Culture is inexorably dynamic – but this does not mean that it excludes, or disdains preservation – very much the contrary! Intellectual growth is also nurtured on a comparative tendency of the human mind–without preservation therefore, there is a lamentable reduction in the foraging field accessible to the mind–not to mention the short-changing of a people’s history.

The preservation – indeed celebration – of human heritage also imbues society–no matter its level of development–with an optimism and confidence in the continuity of our species. In critical times such as ours in this present, Culture provides a bedrock resilience to the front-line targets and casualties of the onslaught of the mindless, atavistic hordes of extreme religionists. It expresses solidarity with those victims who, so far, have borne the brunt, who daily bear the brunt of a demented minority with their psychopathic hatred of the historic, indeed organic modes of existence of human society. Building on this imperishable bequest from those who came before us, we are enabled to reach out beyond our immediate confines, across national borders, to make common cause with all who also seek merely to bring their wares to the open market of human creativity.
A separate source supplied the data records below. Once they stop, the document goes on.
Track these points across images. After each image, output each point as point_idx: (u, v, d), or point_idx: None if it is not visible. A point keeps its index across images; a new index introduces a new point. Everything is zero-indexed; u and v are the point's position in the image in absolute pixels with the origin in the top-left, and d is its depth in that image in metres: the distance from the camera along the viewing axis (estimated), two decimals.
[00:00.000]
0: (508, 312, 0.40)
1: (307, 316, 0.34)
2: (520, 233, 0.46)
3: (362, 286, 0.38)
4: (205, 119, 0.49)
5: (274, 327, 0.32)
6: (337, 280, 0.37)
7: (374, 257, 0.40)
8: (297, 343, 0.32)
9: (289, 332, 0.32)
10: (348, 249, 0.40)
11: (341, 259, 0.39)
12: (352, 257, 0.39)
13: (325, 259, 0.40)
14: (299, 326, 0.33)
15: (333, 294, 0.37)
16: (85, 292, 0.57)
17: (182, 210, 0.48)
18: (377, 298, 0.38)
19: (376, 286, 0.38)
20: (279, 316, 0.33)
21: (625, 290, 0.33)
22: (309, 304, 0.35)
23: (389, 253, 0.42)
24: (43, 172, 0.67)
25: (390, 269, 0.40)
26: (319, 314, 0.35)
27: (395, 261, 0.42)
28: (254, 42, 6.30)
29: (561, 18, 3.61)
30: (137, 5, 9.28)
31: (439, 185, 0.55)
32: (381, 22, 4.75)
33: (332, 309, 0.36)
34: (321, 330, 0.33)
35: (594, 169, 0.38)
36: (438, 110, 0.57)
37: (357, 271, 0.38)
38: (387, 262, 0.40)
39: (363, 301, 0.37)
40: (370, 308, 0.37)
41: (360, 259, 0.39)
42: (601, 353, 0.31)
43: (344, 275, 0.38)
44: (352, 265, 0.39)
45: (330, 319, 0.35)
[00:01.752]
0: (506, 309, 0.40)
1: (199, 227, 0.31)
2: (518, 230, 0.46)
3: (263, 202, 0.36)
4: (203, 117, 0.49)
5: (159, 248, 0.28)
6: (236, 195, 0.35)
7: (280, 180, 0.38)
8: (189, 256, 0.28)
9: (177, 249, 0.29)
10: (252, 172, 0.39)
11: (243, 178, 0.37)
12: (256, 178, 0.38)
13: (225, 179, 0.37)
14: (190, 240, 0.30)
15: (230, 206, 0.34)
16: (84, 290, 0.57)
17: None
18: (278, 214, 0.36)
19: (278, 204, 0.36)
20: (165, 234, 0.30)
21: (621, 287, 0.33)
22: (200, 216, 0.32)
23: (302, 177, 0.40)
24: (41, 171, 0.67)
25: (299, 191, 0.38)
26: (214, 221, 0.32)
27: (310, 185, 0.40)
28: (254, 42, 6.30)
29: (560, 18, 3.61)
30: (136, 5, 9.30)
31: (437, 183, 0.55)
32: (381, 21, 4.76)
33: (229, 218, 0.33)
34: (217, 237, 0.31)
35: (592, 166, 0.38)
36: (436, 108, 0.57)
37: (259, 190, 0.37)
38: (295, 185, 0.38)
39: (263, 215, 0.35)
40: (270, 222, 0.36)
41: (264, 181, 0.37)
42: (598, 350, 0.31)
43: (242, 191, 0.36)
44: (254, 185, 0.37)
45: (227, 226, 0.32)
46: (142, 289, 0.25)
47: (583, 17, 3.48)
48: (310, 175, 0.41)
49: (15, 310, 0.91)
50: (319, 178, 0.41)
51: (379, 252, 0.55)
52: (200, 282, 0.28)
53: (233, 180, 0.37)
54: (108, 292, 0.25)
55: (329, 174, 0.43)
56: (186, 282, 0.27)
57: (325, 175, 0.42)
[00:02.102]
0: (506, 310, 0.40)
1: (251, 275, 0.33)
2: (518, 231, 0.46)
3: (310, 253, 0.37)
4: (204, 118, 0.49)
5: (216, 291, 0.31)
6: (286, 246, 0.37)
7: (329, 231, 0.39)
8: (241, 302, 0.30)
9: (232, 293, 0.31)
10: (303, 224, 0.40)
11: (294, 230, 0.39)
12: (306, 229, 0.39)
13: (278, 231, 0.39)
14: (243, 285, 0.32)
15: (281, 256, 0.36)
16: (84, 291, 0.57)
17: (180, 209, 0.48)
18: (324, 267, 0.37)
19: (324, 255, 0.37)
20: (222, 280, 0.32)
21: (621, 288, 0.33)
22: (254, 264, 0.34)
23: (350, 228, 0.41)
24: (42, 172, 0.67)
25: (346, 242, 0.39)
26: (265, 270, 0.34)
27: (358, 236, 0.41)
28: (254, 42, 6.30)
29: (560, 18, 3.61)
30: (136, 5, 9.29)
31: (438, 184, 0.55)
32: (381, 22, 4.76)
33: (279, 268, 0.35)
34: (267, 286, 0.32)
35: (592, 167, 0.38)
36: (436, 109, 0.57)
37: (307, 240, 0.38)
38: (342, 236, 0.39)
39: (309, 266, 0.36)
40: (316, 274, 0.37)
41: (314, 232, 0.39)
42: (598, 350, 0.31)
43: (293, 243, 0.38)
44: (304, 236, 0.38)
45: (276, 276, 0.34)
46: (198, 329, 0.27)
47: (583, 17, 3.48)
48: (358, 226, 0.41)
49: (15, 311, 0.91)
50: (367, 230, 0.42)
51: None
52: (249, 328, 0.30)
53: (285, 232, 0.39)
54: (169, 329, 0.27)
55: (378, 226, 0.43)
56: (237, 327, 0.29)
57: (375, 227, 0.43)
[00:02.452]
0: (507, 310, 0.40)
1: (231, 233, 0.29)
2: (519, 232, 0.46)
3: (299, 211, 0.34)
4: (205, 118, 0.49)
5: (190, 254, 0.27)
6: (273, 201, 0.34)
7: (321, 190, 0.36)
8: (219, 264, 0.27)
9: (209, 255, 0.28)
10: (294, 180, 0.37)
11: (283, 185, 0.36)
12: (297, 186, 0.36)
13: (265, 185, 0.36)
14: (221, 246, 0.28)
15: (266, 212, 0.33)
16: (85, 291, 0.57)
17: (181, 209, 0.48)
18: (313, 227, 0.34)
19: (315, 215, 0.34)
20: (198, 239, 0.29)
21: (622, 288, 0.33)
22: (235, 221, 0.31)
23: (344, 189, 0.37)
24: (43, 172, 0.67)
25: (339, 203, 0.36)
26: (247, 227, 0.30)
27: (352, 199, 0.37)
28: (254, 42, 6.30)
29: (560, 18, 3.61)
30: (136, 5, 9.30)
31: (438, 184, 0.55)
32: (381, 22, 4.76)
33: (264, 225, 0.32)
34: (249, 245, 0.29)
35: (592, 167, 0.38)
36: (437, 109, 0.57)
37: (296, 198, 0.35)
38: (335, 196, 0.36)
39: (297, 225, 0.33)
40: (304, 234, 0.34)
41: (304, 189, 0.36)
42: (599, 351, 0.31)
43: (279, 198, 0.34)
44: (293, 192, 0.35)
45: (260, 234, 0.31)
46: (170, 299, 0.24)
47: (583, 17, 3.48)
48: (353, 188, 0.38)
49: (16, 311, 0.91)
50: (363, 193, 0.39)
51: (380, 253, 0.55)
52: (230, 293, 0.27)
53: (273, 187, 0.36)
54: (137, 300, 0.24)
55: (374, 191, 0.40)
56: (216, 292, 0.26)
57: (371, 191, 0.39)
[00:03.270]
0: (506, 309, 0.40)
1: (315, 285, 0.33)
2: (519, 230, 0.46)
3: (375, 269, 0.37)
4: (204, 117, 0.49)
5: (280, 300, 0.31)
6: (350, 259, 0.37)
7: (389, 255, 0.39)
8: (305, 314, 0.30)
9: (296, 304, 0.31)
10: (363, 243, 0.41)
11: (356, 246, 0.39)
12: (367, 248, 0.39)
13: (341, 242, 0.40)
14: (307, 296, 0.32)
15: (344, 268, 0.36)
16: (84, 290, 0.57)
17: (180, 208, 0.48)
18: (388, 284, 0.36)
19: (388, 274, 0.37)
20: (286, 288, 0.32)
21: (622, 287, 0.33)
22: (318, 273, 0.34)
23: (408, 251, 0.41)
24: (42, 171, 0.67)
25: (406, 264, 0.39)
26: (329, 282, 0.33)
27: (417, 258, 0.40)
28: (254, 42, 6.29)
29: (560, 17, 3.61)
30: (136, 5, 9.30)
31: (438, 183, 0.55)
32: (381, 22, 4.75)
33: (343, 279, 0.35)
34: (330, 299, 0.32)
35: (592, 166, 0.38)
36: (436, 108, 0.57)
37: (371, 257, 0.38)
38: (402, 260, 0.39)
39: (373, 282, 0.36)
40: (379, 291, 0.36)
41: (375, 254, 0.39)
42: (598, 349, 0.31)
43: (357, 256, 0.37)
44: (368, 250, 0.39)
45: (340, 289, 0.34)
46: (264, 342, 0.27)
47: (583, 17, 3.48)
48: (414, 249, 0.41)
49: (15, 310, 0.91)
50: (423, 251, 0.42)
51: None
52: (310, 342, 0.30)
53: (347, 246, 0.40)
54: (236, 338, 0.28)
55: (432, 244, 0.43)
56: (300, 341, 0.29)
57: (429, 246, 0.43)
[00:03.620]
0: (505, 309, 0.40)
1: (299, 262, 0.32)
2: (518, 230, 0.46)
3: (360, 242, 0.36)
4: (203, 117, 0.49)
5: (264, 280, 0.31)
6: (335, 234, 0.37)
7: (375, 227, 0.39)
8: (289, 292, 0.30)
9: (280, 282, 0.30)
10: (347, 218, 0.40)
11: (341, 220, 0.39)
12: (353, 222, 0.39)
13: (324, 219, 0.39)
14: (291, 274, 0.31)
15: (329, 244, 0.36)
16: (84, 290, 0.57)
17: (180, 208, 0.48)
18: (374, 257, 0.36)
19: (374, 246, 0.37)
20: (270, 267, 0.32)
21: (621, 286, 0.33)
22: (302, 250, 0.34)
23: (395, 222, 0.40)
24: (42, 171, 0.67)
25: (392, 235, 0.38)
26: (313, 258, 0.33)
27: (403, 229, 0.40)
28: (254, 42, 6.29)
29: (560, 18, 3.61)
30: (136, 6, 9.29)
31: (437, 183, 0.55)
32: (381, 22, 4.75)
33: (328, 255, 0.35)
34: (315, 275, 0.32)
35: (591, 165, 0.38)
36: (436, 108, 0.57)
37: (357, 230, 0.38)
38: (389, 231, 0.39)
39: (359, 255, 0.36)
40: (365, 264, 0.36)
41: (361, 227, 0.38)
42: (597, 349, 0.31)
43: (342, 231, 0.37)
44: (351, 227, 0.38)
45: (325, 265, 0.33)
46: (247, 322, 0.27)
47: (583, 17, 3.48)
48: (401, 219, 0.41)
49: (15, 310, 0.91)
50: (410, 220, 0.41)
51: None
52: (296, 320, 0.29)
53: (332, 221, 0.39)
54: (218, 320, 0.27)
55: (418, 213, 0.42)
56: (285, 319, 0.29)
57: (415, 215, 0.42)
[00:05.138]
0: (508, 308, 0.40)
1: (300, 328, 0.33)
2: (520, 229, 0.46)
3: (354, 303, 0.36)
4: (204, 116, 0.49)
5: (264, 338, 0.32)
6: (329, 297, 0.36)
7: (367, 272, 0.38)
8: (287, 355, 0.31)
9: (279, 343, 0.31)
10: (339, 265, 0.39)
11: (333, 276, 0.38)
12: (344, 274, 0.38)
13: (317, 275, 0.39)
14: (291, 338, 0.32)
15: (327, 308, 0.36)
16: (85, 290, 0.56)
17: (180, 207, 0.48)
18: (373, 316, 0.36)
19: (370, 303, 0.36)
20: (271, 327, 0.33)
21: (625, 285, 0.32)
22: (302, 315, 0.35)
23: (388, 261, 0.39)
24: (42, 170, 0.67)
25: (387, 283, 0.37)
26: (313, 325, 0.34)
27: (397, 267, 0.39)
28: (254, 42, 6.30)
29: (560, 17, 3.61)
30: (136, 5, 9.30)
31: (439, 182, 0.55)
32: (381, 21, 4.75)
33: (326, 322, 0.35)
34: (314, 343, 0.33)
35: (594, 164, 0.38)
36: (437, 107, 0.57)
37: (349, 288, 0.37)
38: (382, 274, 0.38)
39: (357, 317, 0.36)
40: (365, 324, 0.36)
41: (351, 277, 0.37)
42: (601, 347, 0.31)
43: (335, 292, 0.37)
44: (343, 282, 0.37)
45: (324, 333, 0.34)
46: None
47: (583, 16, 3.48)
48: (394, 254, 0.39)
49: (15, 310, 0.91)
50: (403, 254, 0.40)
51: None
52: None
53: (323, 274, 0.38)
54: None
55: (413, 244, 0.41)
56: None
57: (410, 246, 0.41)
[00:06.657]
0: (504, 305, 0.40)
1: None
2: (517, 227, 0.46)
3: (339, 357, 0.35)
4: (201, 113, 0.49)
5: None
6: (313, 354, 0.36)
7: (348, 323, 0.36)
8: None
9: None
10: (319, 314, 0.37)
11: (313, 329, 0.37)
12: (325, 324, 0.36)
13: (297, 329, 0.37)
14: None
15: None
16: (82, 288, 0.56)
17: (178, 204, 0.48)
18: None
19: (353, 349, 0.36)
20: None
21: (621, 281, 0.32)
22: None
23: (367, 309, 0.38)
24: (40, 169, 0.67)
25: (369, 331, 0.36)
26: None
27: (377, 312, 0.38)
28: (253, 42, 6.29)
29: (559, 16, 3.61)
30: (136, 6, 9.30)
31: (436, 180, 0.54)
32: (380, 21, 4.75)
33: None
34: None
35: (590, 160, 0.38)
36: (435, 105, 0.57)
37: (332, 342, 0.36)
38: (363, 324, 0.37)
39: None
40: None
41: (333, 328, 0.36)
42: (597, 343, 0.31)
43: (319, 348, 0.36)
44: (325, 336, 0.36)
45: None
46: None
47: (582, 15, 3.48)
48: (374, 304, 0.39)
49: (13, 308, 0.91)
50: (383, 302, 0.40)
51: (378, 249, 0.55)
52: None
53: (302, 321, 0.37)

These constitute the transformative agenda of the Centre. The celebration and enhancement of the banquet of life that surrounds us, and the extension of their extracts to the global arena of human discourse, leading to an understanding that can only promote the eternal quest of human interaction. That quest – if Christians will kindly permit my variation on their theological phrasing – that quest is not so much a ‘Peace that passeth all Understanding’ but, a Peace that comes with – Understanding.

—This address was delivered by Professor Soyinka, Chairman, Centre for Black Culture and International Understanding, on the occasion of the re-activation of the Centre on 15  January 2014.